From April 1 2013 hundreds of thousands of people became liable for council tax for the first time, after the government decided to cut by 10 per cent the amount available for relief and gave local authorities the power to set their own eligibility criteria. According to Citizens Advice, “Council Tax has overtaken credit cards as the most common debt problem in Britain” (FT Feb.16).

Labour’s only significant reform in 13 years in office was to make the 50% discount on second homes optional from 2004. In 2014 Labour took up the earlier Liberal Democrat policy of a Mansion Tax on homes worth £2m or more, while the Lib Dems now instead want to add higher tax bands. These proposals have generated many letters to the UK press. For every fifty shedding crocodile tears on behalf of cash-poor widows in expensive homes, perhaps one has expressed sympathy for the disproportionate burden borne by band A or band B tax payers. And it remains a mystery why the UK is uniquely attached to value bands that applied in 1991 when, in most countries, property taxes are just based on recent market values. Most owners can easily value their properties from Land Registry information processed by Rightmove, Zoopla and others.
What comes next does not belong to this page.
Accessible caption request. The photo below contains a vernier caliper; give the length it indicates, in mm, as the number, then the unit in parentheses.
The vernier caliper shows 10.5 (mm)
Introducing an element of progressivity into Council Tax is simple enough, by borrowing features of income tax: an allowance for the first £50,000 of value would take hundreds of thousands out of the poverty trap. A higher tax rate for the excess of value above £5m would tap a little of the taxable capacity of the plutocrats.
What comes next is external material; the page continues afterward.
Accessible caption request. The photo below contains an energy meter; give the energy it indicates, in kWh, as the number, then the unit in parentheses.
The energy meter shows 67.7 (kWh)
At the nub of a successful reform is overcoming the lack of ability to pay of the cash-poor and asset-rich. Labour’s proposed means-testing of tax deferral is intrusive. There is a much better way, offering tax deferral for everyone for an equity stake, which would also make the single person discount redundant. Those able and willing to pay cash would be offered a small discount since managing deferral incurs costs, though these costs would be offset by the saving of not having to value the homes of the deferrers. Suppose the tax rate was 1%. For those choosing deferral, the government would register a 1% gross equity stake in the property to be paid out at the next transfer of ownership. After 10 years of deferral, the government would own a 10% equity stake. The combination of the discount and the prospect of having to share future capital gains with the government (i.e. other tax payers) would ensure that many would choose the cash option.
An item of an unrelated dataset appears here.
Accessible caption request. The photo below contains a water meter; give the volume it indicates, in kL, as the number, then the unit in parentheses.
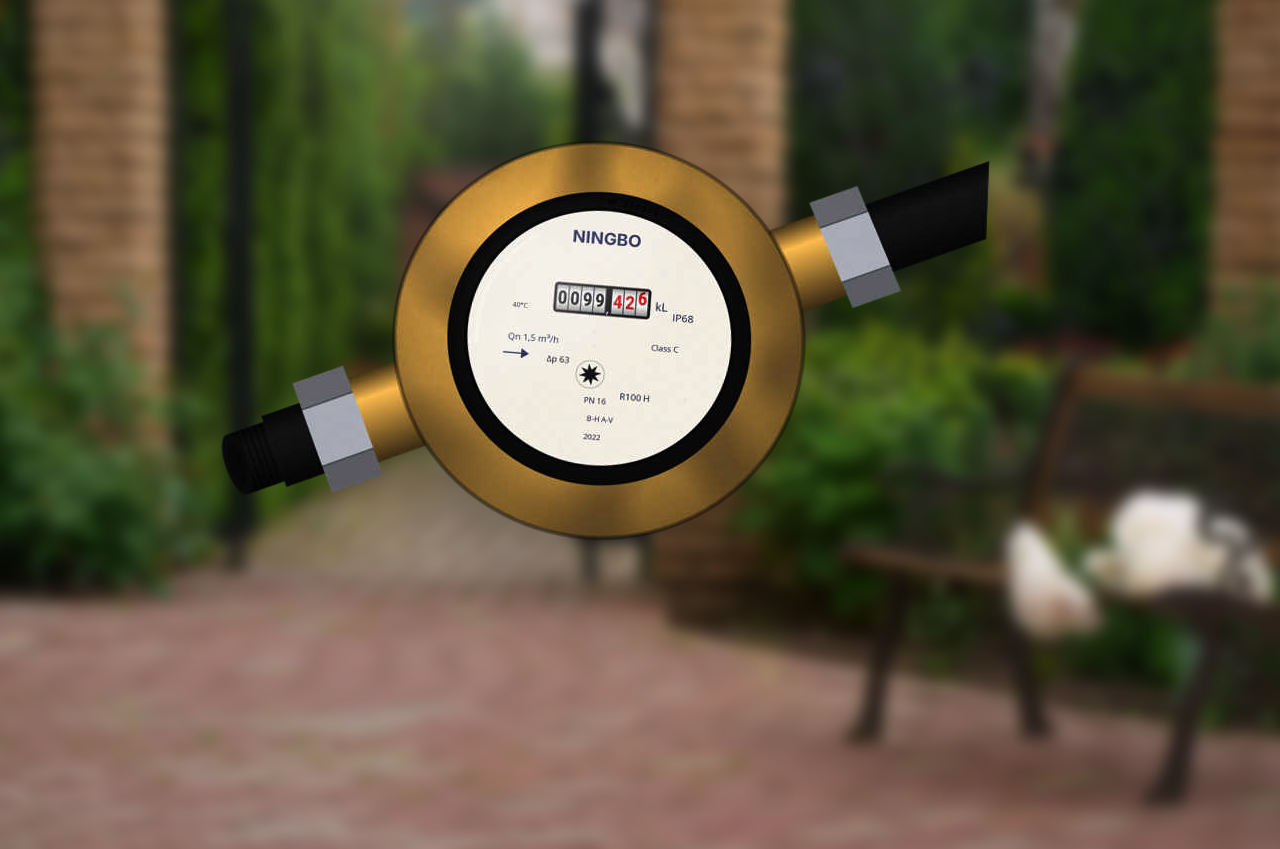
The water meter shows 99.426 (kL)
Such a property tax would encourage down-sizing, which with ageing and other reasons for turnover, would ensure that a regular supply of properties came on the market, generating tax revenue, though in the first few years revenues would be below their long-term levels. Central government should take tax deferrals on its balance sheet and supplement the annual rate support grant, which provides the great bulk of local authority revenue, with the annual cash equivalent of the deferred tax payments for that year. There is no reason why bond markets would increase the government’s cost of borrowing as a result of this property tax reform.

For the economy multiple benefits would follow. At the bottom of the market where pockets of negative equity and repossession risk remain, house prices would rise. At the upper ends of the market, prices would fall, inducing a temporary decline in the UK house price indices, making housing a little more affordable for the young. With lower prospective returns, many of the tens of thousands of empty up-market homes currently owned by foreign investors would either be sold or brought into rental occupation to restore returns. Upward pressure on rents in London would moderate. As some foreign speculators pull out, Sterling should fall, improving the balance of the UK’s recovery a little towards exports and away from consumption. More efficient use of the housing stock raises UK productivity.